Tuesday, March 28, 2023
About this Event
This session was previously recorded. Watch the video.
Panelists:
Dr. Laura Leibman
Dr. Paola Tartakoff
Moderated by Dr. Mara Benjamin
Mount Holyoke has been the site of hateful acts of antisemitism yet we remain more determined than ever to challenge virulent attacks on our community. This dialogue between scholars of antisemitism and the history of Judeophobia will discuss the current challenges with understanding the roots of antisemitism, efforts to confront and combat hate throughout time and what we must do now to move to a deeper understanding of how we can work collectively to uproot the biases that permeate our national consciousness.
Mara Benjamin is Irene Kaplan Leiwant Professor of Jewish Studies and Chair of Jewish Studies at Mount Holyoke College Professor Benjamin’s research interests center on Jewish ideas and practices in the modern period. Benjamin’s most recent book, The Obligated Self: Maternal Subjectivity and Jewish Thought (Indiana University Press, 2018), investigates the religious dimensions of caring for young children in the context of Jewish thought and tradition. In this book, Benjamin argues that the physical and psychological work of caring for children presents theologically fruitful - but largely unexplored - terrain for feminists. Benjamin argues that child-rearing presents circumstances in which adults confront in vivo the critical theological, existential and ethical questions that lie at the heart of religious thought. Her theological reflection draws Jewish sources from the Talmud to modern philosophy into conversation with the experience of parental caregiving. By centering maternal subjectivity, Benjamin offers resources for transforming Jewish thought. Benjamin’s work on this book was supported by a Fellowship and a Summer Stipend from the National Endowment for the Humanities. The Obligated Self received the American Academy of Religion's 2019 Award for Excellence in the Study of Religion, Constructive-Reflective Studies, and was named as a finalist for the 2018 National Jewish Book Awards in the Women's Studies category.
Laura Arnold Leibman is Professor of English and Humanities at Reed College in Portland, Oregon. Her work focuses on religion and the daily lives of women and children in early America, and uses everyday objects to help bring their stories back to life. She is the author of Indian Converts (U Mass Press, 2008) and Messianism, Secrecy and Mysticism: A New Interpretation of Early American Jewish Life (Vallentine Mitchell, 2012), which won a National Jewish Book Award, a Jordan Schnitzer Book Award from the Association for Jewish Studies, and was selected as one of Choice’s Outstanding Academic Titles for 2013. Laura has been a visiting scholar at Oxford University, Utrecht University, the University of Panama, and the Leon Levy Foundation Professor of Jewish Material Culture at Bard Graduate Center. Known for her scholarship in Digital Humanities, she also served as the Academic Director for the award-winning multimedia public television series American Passages: A Literary Survey (2003). Laura, who earned her PhD from UCLA, is currently at work on a book that uses material culture to trace the history of members of a multiracial family who began their lives as slaves in the Caribbean and became some of the wealthiest Jews in New York.

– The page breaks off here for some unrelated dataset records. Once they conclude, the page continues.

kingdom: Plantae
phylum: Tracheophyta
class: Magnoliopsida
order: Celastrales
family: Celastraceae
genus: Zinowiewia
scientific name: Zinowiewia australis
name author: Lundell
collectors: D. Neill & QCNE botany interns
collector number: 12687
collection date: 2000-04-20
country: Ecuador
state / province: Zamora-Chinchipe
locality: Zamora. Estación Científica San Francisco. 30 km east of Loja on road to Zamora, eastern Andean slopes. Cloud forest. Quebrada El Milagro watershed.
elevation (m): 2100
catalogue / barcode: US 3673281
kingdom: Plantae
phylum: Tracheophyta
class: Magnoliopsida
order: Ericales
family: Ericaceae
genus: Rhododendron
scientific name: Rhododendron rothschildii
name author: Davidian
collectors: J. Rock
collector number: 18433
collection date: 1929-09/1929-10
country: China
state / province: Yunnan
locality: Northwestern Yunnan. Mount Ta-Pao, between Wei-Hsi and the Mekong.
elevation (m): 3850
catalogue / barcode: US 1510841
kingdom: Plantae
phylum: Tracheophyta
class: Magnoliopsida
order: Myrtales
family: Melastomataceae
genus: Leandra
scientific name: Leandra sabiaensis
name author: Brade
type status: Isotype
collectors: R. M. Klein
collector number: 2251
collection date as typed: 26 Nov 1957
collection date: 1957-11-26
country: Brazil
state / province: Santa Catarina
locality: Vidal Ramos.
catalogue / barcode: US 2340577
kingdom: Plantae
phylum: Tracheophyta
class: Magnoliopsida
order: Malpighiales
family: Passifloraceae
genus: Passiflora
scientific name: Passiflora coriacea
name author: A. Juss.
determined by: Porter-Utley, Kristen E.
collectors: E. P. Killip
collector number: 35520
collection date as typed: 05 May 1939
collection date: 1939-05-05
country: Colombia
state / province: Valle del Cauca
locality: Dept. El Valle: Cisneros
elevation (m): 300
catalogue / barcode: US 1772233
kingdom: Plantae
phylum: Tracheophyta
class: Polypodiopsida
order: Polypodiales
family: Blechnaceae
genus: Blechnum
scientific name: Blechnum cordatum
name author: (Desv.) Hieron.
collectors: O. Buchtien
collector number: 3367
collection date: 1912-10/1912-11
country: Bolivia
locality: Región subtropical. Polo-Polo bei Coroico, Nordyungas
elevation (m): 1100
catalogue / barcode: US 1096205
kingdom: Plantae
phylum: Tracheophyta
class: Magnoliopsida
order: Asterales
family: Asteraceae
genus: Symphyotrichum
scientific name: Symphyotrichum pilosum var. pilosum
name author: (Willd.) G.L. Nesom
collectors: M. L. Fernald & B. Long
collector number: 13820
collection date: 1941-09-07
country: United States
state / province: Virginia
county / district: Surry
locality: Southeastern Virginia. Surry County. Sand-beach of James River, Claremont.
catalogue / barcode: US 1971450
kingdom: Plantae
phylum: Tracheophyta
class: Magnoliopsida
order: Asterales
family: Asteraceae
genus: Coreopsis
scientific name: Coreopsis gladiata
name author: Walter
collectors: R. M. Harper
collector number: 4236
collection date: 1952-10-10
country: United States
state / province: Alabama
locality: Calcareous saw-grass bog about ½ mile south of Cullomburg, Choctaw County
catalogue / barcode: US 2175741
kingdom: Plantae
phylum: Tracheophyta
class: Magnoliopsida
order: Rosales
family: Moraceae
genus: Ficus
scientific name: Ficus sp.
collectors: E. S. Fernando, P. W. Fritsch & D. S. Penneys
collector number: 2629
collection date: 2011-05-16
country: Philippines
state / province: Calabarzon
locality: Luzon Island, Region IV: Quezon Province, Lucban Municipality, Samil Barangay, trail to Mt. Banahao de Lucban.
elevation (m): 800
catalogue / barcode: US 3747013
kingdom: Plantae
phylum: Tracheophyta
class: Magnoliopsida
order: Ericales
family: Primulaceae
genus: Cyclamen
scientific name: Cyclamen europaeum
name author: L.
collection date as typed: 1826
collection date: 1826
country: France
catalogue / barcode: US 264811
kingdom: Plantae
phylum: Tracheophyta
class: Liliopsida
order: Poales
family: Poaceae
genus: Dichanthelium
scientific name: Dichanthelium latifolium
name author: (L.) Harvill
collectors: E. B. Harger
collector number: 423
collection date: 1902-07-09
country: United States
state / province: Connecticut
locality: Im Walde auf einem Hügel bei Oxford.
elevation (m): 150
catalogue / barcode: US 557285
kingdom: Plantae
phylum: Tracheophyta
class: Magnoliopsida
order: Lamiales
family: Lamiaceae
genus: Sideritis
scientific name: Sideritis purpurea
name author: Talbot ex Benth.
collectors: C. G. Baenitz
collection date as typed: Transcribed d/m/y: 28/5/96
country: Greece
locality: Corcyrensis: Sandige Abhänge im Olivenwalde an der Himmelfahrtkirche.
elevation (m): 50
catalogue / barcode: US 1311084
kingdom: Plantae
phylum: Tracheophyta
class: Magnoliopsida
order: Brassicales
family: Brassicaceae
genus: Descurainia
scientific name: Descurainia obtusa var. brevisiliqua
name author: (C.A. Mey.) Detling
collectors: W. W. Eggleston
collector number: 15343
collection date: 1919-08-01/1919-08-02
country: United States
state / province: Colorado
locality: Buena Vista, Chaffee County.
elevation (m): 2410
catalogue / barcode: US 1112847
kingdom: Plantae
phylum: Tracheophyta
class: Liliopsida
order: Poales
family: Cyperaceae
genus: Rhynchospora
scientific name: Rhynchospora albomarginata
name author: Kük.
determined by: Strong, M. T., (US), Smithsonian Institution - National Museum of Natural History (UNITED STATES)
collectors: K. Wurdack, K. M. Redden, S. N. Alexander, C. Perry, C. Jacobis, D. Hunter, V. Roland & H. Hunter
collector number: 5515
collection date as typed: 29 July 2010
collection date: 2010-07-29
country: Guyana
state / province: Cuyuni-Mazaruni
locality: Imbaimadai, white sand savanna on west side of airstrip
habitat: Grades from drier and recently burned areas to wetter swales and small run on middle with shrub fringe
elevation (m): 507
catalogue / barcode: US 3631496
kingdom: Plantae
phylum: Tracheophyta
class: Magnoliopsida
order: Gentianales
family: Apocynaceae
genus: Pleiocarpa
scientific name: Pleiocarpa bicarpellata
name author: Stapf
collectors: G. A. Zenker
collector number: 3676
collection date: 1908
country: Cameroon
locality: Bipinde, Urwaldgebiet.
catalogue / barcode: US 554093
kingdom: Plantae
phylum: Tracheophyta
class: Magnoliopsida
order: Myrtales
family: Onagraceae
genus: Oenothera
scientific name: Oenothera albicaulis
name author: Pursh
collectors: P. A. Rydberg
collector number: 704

Paola Tartakoff studies the social and cultural history of Jews and Christians in medieval and early modern Europe. She is particularly interested in conversion to and from Judaism, the medieval and Spanish inquisitions, and ritual murder accusations. Her first book was based on archival research conducted in Catalonia, Aragon, and Valencia. Her current work explores Western Europe and the Mediterranean more broadly.